* **Goals**
**A.** In the profiler article, condense the paragraph starting "Inside the mozilla-central codebase, we have various programming languages" into a bulleted list that keeps its main facts.
**B.** Extend the profiler article past the last sentence shown, completing the list of what the gecko-profiler crate offers and then moving on to how those features are used.

* **Source extract**

--

Firefox Profiler is a tool for analyzing the performance of both websites and Firefox itself. You can visit profiler.firefox.com to learn more about and enable it.
Inside the Firefox codebase, we have different profiler APIs to instrument the source code. With these APIs, threads can be registered with the profiler, different parts of the code can be annotated, and even more information (payload) can be included to a specific event inside the codebase, like a render or reflow event.
Inside the mozilla-central codebase, we have various programming languages like C++, JavaScript, Java and Rust. Since the profiler is implemented in C++, we have the most advanced API for that in C++. You can check its documentation out. Also, we’ve already had APIs for JavaScript, and Java for some time. But we didn’t have any canonical API for the Rust codebases. We had some hacks around bigger Rust projects like Servo or Webrender to register threads and add annotations, but they weren’t shared across different projects. Therefore we had a lot of code duplications in the different parts of the Firefox codebase. Also, it was pretty tiring work if you wanted to instrument your own Rust code with the profiler API because you had to write things from scratch.
To solve this issue, we wanted to work on a new Rust API that every Rust project inside mozilla-central can use without the need of implementing everything from scratch and having to maintain that code. Instead, the Firefox Profiler team would own the API crate and maintain it, so other people wouldn’t need to worry about it and they would simply import the API crate to their projects to use it. And this work has been completed in the last quarter! In this blog post, I will be talking about this API and some of the implementation details. You can also see the documentation of this API here. So let’s get into the details of this API and how to use it first.
The new gecko-profiler crate to the rescue!
For this work, we’ve created a new Rust crate called gecko-profiler inside the mozilla-central repository. This crate includes everything you need about the profiler, and you only need to import it to instrument your source code. It’s pretty simple to add a new crate to your source code. Go to your Cargo.toml file and add the new gecko-profiler dependency like this:
[dependencies] gecko-profiler = { path = "../../tools/profiler/rust-api" }
After this addition, you need to update the Cargo.lock file by running cargo update -p gkrust-shared
. And this is it, now you can start using the functions inside this crate.
To summarize the functionalities inside this crate, you can:
- Register the threads with the profiler, so the profiler can record these threads and you can see them in the profiler analysis UI.
- Add stack frame labels to annotate and add categories to a part of the stack.

--

* **Stored data**
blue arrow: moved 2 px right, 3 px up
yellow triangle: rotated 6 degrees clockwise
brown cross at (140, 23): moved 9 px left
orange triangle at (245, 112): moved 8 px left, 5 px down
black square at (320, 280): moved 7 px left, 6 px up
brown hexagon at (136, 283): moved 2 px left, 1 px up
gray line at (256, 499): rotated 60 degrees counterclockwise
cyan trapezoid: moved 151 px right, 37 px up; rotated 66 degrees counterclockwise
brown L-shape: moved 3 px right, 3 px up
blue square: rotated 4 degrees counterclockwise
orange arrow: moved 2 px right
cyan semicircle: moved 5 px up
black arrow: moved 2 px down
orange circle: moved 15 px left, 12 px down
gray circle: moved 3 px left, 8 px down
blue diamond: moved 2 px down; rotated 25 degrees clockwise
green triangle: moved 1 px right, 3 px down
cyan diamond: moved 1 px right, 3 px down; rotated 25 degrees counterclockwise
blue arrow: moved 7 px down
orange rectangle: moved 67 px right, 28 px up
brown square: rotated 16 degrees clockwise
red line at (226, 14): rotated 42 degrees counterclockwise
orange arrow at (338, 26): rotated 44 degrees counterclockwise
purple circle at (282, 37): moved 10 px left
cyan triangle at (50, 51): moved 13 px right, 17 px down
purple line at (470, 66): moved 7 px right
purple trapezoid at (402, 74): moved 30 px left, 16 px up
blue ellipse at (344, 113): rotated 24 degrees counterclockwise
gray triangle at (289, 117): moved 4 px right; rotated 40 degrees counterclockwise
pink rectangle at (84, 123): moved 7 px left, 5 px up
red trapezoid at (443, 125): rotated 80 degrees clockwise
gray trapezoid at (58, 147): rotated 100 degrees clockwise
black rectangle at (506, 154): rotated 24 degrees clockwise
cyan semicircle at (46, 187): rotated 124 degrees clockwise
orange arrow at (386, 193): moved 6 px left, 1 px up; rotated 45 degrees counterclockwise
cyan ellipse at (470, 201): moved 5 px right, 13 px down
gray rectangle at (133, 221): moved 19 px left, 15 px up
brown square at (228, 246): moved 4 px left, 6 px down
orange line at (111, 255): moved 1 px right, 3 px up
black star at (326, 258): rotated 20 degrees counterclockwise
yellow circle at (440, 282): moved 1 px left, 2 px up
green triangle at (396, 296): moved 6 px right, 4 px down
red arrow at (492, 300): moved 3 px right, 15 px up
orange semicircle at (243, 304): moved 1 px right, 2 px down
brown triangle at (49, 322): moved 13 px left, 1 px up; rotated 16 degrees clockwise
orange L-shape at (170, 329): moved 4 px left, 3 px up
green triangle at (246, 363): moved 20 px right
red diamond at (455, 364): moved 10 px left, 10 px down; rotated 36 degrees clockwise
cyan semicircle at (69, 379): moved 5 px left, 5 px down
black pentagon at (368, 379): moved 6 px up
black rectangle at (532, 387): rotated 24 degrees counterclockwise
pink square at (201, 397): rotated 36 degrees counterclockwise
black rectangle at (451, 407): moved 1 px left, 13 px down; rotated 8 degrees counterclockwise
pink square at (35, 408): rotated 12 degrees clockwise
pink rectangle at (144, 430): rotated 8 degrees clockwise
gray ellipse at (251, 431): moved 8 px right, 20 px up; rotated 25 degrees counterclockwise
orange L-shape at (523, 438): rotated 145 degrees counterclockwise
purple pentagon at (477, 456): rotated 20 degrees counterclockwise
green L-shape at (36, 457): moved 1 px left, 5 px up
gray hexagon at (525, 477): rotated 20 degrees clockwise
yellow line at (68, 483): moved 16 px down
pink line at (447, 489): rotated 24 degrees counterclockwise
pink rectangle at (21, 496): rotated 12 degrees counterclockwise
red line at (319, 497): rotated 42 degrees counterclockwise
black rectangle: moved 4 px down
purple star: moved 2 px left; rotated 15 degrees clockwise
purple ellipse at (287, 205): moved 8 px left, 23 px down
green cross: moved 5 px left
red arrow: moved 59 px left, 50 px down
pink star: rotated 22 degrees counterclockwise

--

* **Results by task**
**A.**
- mozilla-central contains C++, JavaScript, Java and Rust code.
- The profiler is written in C++, so its C++ API is the most advanced and is documented.
- JavaScript and Java have had APIs for some time.
- Rust had no canonical API, only unshared hacks in larger projects such as Servo and Webrender for registering threads and adding annotations.
- This caused a lot of duplicated code across the Firefox codebase.
- Instrumenting your own Rust code was tiring because everything had to be written from scratch.

**B.**
- Add markers to mark an instant time or a duration of time during the code execution. With markers, you can also add more information as a payload to make it appear in the profiler analysis UI.
You can also check the profiler state to see if the profiler is running or not, but that’s something you usually do before adding a marker, so you don’t do unnecessary computations outside of a profiling session, but we’ll get into that later.
Let’s learn a bit more about how to use these functionalities with some examples.
Registering threads
Before profiling a thread, it must be registered first. Otherwise, the profiler can’t find and profile it. So if you are adding a new thread to your codebase, it’s a good idea to register it with the profiler too while you are working on it.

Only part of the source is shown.